### TASK DATA:
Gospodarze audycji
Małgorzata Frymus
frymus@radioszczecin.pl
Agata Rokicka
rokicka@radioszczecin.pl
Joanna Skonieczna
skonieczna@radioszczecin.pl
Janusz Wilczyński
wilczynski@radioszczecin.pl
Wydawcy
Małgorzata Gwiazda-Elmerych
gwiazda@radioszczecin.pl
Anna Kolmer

### ASSIGNED TASK:
Only the lines from the one containing "frymus@radioszczecin.pl" through the last line of the material belong in your answer; output them exactly.

### ANSWER TO THE EXERCISE:
frymus@radioszczecin.pl
Agata Rokicka
rokicka@radioszczecin.pl
Joanna Skonieczna
skonieczna@radioszczecin.pl
Janusz Wilczyński
wilczynski@radioszczecin.pl
Wydawcy
Małgorzata Gwiazda-Elmerych
gwiazda@radioszczecin.pl
Anna Kolmer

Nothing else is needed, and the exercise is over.